= Page extract =
-=-=-=-=-
Although Haggerty contends that the six-month period is too short, we believe that the policy underlying the ADA would be served by adopting the NLRA's six-month time period. In adopting that period as applicable to hybrid claims under section 301 of the LMRA in DelCostello, the Supreme Court recognized "the close similarity of the considerations relevant to the choice of a limitations period." 462 U.S. at 170-71, 103 S.Ct. at 2293-94. The six-month period under the NLRA reflects the need for the speedy resolution of labor disputes because of the effect of the remedy, e.g., instatement, retroactive seniority, etc., on other workers. Similarly, a successful EPP claimant's remedy would affect, for example, the seniority relationships of other employees, even if those employees were not members of a union.
-=-=-=-=-
Collected data entries:
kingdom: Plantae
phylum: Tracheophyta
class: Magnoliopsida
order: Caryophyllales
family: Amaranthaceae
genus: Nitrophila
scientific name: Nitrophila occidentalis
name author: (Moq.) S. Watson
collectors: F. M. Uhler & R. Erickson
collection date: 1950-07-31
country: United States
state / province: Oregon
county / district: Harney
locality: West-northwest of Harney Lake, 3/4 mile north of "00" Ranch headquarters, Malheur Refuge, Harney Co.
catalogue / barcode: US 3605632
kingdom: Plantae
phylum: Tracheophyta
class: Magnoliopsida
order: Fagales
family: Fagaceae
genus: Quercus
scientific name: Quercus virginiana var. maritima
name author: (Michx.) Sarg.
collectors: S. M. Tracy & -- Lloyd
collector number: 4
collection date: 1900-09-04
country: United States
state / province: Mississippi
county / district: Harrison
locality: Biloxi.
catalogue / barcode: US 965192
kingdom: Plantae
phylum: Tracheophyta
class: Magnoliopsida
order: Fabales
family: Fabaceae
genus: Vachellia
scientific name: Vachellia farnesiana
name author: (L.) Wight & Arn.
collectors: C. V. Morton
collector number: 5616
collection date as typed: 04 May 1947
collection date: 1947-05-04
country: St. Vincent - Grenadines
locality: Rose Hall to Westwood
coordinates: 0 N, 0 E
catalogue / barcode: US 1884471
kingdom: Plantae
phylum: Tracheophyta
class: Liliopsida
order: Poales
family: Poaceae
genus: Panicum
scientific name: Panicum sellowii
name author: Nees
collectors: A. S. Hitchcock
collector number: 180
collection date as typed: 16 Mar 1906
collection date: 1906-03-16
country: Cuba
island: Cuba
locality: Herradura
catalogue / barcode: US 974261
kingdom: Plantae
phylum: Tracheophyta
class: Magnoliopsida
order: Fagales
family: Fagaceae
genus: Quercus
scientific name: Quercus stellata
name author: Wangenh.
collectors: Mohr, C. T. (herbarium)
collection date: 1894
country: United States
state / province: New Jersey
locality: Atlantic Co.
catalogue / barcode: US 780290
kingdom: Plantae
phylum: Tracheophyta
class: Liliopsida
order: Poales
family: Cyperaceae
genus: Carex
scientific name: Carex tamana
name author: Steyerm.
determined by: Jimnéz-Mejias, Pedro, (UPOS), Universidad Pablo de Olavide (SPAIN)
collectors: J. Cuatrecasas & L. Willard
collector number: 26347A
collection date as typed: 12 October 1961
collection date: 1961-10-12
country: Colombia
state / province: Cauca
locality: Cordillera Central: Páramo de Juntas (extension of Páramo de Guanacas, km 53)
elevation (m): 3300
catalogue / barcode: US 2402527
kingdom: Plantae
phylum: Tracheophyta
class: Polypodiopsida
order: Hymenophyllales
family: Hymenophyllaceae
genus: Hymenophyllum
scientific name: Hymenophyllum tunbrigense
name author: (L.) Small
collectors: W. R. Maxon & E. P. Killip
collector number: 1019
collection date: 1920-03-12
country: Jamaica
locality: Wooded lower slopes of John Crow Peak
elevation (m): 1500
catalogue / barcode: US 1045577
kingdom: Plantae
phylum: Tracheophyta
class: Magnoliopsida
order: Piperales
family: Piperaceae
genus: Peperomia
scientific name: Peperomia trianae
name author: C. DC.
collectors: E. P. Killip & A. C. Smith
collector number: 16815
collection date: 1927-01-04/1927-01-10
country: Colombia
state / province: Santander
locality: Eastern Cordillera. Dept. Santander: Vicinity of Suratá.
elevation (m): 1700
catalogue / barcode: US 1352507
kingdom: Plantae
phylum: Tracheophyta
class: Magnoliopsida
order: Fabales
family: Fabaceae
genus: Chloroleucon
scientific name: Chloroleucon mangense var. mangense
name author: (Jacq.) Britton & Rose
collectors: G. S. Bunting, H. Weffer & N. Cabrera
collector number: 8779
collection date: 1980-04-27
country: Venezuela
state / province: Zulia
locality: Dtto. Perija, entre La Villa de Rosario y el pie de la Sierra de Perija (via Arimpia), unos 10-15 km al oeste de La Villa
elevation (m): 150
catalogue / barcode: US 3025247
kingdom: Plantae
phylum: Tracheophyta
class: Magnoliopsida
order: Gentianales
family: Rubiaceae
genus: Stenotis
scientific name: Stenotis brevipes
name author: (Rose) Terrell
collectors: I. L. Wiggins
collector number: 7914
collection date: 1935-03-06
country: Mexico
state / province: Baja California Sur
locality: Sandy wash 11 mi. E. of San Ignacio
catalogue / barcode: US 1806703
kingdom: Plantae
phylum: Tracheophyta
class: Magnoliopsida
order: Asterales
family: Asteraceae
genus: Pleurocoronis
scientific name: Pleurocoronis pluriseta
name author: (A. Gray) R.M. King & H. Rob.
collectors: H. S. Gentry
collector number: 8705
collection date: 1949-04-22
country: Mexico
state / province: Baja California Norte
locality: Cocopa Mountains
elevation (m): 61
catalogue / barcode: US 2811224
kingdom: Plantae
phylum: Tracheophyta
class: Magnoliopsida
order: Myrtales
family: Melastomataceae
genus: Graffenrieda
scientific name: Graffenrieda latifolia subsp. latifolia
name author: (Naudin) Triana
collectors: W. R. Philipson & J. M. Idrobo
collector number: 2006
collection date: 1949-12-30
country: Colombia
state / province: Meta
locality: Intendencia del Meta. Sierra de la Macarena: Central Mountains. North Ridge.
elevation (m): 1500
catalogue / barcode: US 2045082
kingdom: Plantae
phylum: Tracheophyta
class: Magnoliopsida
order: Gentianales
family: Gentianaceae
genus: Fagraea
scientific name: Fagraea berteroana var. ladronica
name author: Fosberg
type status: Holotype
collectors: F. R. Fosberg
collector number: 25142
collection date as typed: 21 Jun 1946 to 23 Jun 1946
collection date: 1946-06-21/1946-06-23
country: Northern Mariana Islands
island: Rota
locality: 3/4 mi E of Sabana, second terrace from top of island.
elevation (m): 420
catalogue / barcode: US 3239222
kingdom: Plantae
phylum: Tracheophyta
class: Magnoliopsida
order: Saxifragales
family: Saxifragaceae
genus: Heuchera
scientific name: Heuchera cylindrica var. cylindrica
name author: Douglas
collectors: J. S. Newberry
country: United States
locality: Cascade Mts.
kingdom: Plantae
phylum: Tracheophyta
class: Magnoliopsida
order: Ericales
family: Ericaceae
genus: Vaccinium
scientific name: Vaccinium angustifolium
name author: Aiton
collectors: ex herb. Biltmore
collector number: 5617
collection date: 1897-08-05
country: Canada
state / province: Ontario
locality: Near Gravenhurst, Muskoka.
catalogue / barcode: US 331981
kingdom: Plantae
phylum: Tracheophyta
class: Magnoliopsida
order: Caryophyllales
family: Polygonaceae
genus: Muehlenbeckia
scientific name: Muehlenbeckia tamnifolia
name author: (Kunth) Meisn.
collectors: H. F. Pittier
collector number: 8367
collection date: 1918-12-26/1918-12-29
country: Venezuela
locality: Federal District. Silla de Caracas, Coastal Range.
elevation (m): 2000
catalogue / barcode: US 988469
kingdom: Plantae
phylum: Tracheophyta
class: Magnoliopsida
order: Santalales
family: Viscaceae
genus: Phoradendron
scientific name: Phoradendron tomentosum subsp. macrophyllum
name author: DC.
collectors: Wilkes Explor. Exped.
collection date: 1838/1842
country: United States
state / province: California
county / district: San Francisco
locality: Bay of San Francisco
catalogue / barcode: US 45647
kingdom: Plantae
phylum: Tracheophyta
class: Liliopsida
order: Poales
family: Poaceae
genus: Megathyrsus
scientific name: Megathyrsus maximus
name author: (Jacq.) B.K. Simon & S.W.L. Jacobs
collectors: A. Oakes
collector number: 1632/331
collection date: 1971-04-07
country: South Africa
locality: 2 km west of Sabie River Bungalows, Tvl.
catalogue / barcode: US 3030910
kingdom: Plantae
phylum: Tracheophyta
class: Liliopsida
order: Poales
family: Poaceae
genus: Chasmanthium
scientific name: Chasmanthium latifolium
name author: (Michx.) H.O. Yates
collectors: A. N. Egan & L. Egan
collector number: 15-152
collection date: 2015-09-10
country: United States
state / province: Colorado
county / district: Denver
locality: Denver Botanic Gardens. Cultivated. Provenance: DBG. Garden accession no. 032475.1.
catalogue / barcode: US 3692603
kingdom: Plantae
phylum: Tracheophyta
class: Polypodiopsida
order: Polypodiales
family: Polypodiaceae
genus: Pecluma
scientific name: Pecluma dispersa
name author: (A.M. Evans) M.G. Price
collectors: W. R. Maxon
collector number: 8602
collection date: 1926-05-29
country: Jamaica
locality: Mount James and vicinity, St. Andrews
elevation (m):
-=-=-=-=-
= What to produce =
Can you output the passage on the limitations period word for word, starting at "Although Haggerty contends" and ending after "of a union."?

= Solution =
Although Haggerty contends that the six-month period is too short, we believe that the policy underlying the ADA would be served by adopting the NLRA's six-month time period. In adopting that period as applicable to hybrid claims under section 301 of the LMRA in DelCostello, the Supreme Court recognized "the close similarity of the considerations relevant to the choice of a limitations period." 462 U.S. at 170-71, 103 S.Ct. at 2293-94. The six-month period under the NLRA reflects the need for the speedy resolution of labor disputes because of the effect of the remedy, e.g., instatement, retroactive seniority, etc., on other workers. Similarly, a successful EPP claimant's remedy would affect, for example, the seniority relationships of other employees, even if those employees were not members of a union.